Но есть и ещё один утес, тоже его имени, который обычно показывают туристам. Он высится ниже по течению Волги, в районе села Щербаковка. Там есть три бугра. Ураков (самый широкий), Настин и Стенькин бугор. Этот значительно выше и круче того, который сегодня известен большинству туристов под Богородском. И песня и стихи написаны возможно о нём? К тому же есть описание, что отрезок берега в районе этих трех бугров (Уракова, Настиного и Стенькиного) был для бурлаков-волгарей, шагавших в лаптях пешком по берегу и тянувших в лямках по воде груженые баржи, неким перевалом, неким пунктом отдыха на их тяжком маршруте. Даже была пословица: "Вот дотянем до Уракова,/ Дальше легче будет всякому". В этом месте они и позволяли себе заночевать. "Распрячься", разжечь костерок, горячей ушицы поесть, потолковать, а то и душевные песни попеть. Хоть и о том же разбойнике - лихом народном герое Стеньке Разине, который именно в этих местах и хаживал с дружиной на своих быстрых стругах, и чья потом отрубленная лохматая голова,(на ветру волосы трепались как живые), долго торчала, сохла на шесте, пугая московский торговый люд на Красной площади у Лобного места".
эссе
Кто сегодня не знает эту раздольную, мощную песню, которая называется "Утес Стеньки Разина"? На концертах со сцены её поют обычно не тенора, а густые, звучные баритоны или даже басы.
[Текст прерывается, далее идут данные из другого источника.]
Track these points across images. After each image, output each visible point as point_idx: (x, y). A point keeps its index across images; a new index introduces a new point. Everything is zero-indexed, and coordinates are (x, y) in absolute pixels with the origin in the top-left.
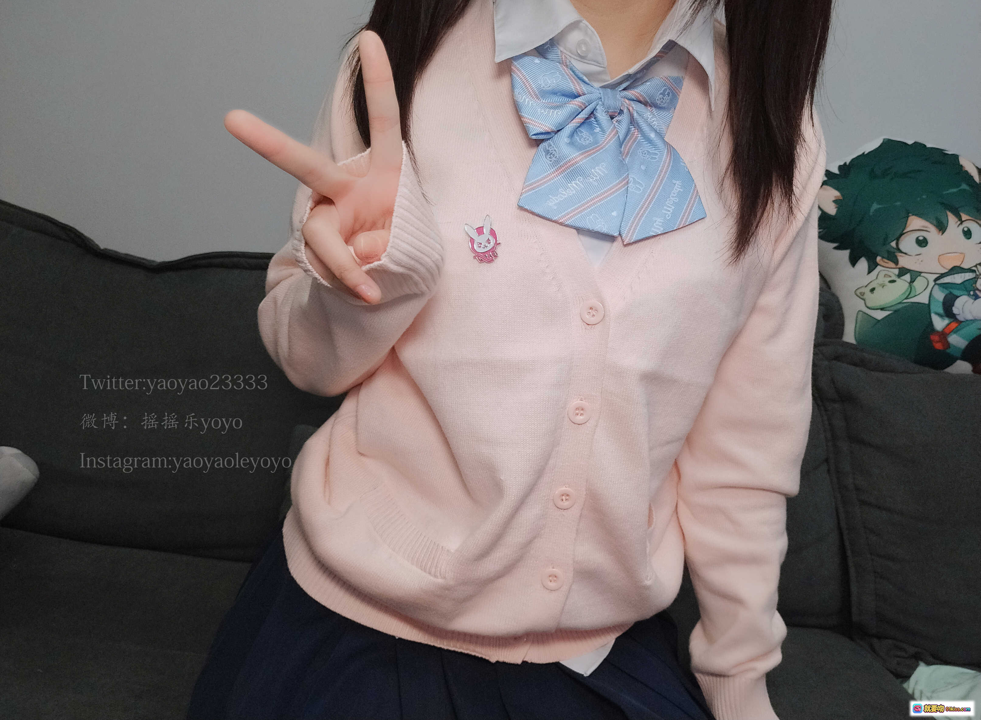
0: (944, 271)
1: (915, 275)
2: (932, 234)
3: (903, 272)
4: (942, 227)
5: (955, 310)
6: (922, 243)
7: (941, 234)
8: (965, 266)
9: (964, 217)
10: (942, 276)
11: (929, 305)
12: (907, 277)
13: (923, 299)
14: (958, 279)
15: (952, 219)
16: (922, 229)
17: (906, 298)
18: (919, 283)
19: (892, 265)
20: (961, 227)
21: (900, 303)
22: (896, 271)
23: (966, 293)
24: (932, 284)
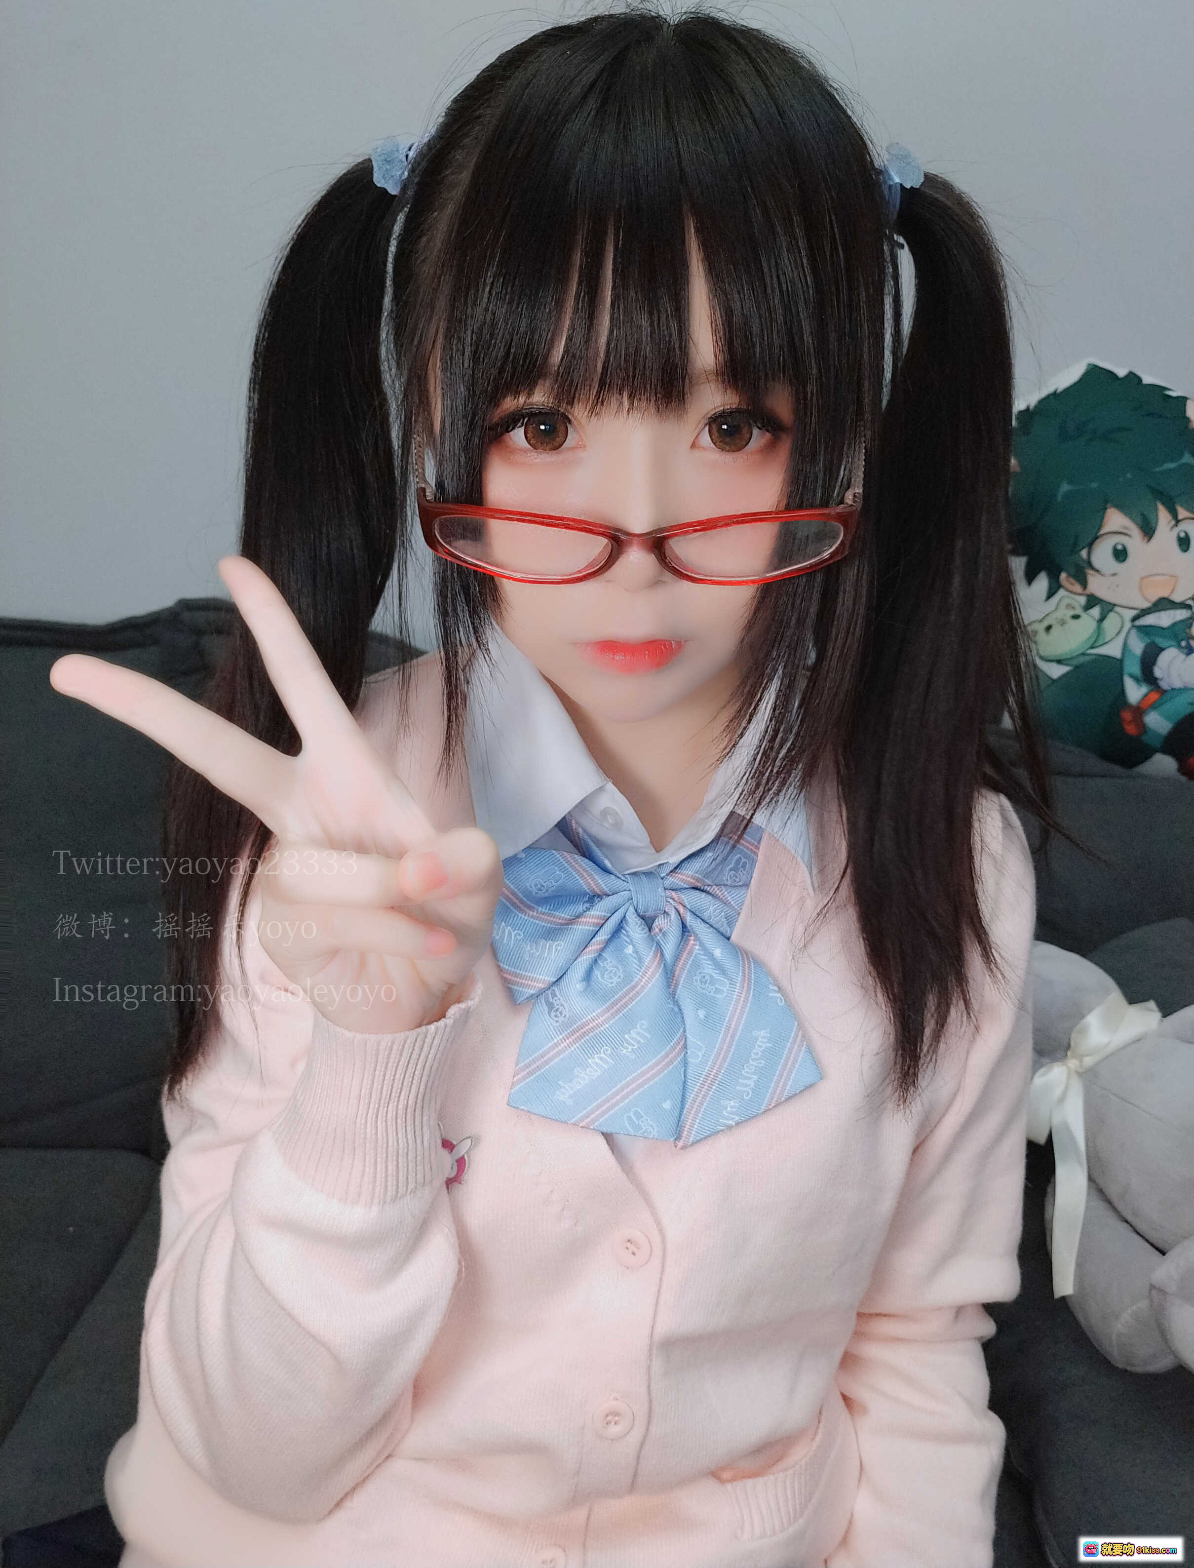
5: (1158, 672)
14: (1165, 619)
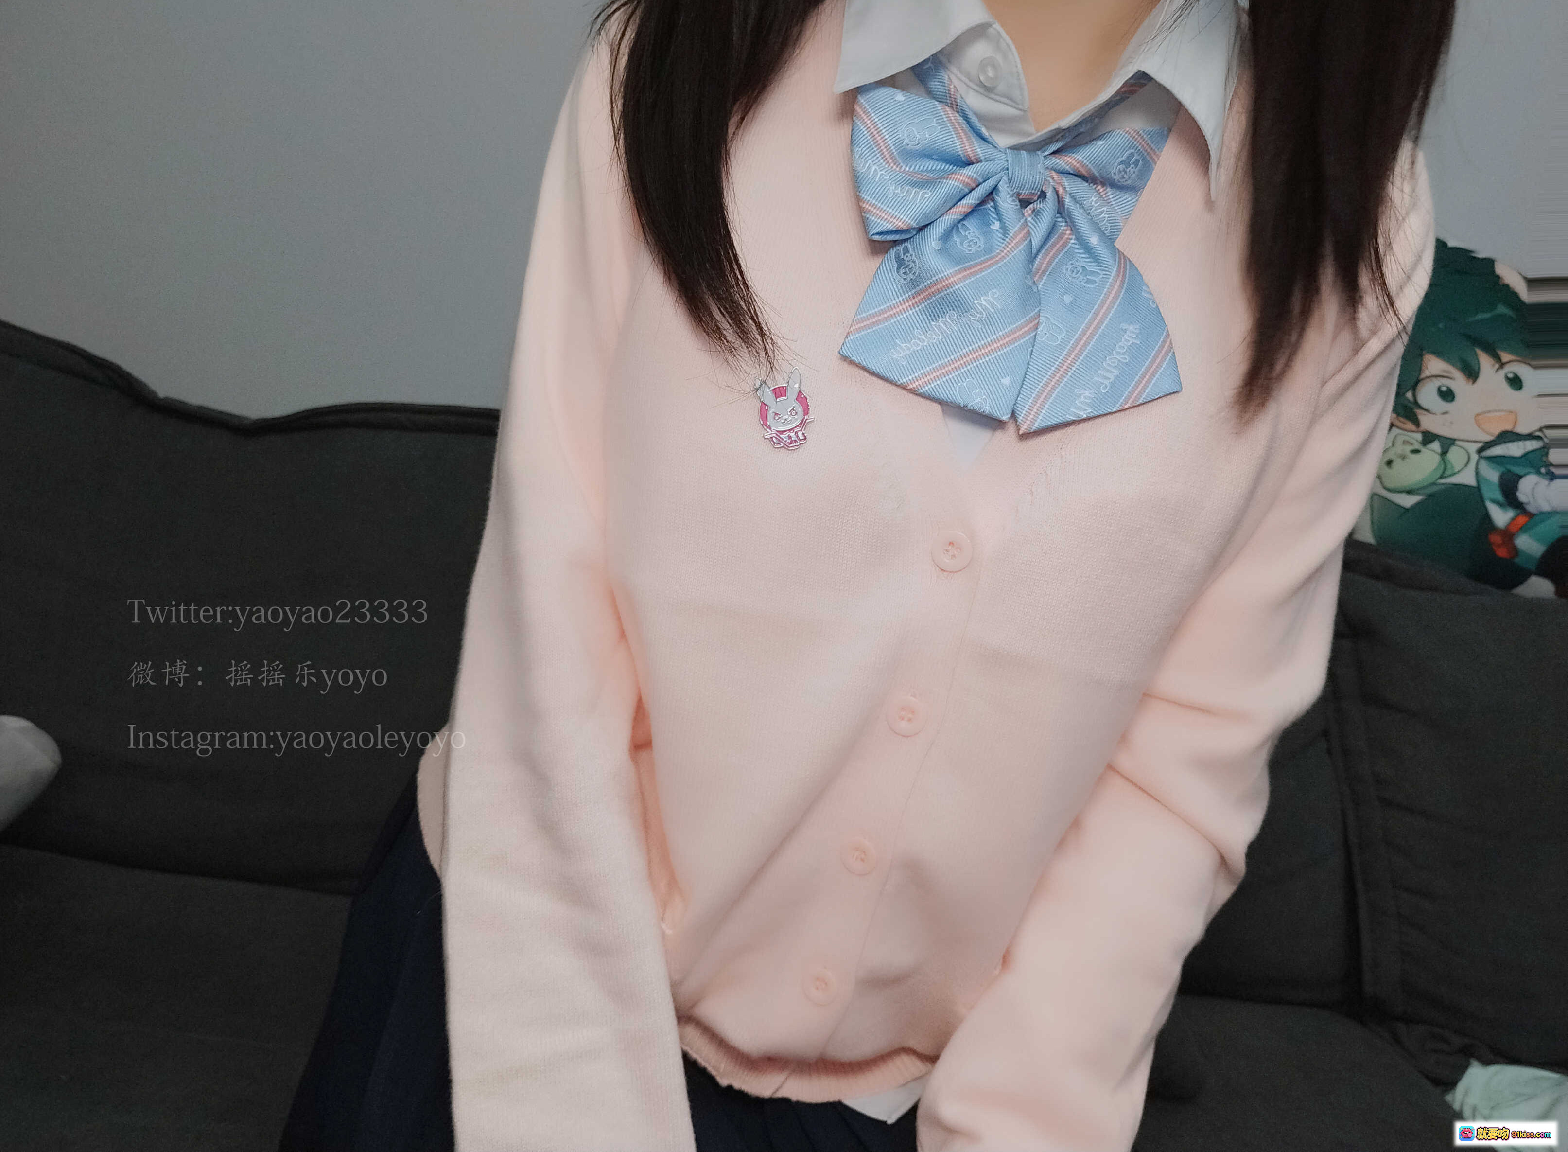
0: (1489, 438)
1: (1447, 444)
2: (1458, 382)
3: (1428, 438)
4: (1472, 374)
5: (1521, 497)
6: (1447, 395)
7: (1471, 382)
8: (1522, 429)
9: (1505, 357)
10: (1488, 445)
11: (1478, 488)
12: (1436, 446)
13: (1467, 478)
14: (1515, 449)
15: (1485, 362)
16: (1445, 374)
17: (1441, 477)
18: (1455, 455)
19: (1410, 426)
20: (1502, 373)
21: (1434, 484)
22: (1419, 437)
23: (1531, 470)
24: (1475, 457)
И это знакомое каждому звучание словно плывет и плывёт над Россией испокон веков, как сама полноводная матушка-Волга. И в стране поют ее все и повсюду. В деревне и в городе, самодеятельные хоры и знаменитые вокалисты, поют на сцене и в застолье. "Есть на Волге утес, /Диким мохом оброс / Он с вершиеы до самого края,/ И стоит сотни лет, /Только мохом одет,/ Ни нужды, ни заботы не зная..." Песню давно нарекли народной, то есть утратившей авторство, как слов, так и музыки. А между тем, она имеет и дату рождения и двух необыкновенных создателей. Как слов, так и музыки.
Под Казанью у села Богородское матушка Волга-река плывет величаво и уже полноводно, раздольно. И по берегам широкоплечие ее утесы раскинулись здесь - и вширь, и ввысь, и вниз по течению. Высятся они и у Самары, и у Саратова. И порой как могучие великаны подступают к самой воде, и даже входят в неё по пояс, словно желая испить водицы ... Именно эти могучие скалы летом 1864 года так поразили воображение коренного петербуржца, двадцатипятилетнего офицера Александра Александровича Навроцкого (1839 - 1914), что под его пером тогда же родились (и были записаны в дневнике) знаменитые в будущем строфы: "На вершине его не растет ничего/ Только ветер свободный гуляет,/ Да могучий орел свой притон там завел / И на нем свои жертвы терзает..."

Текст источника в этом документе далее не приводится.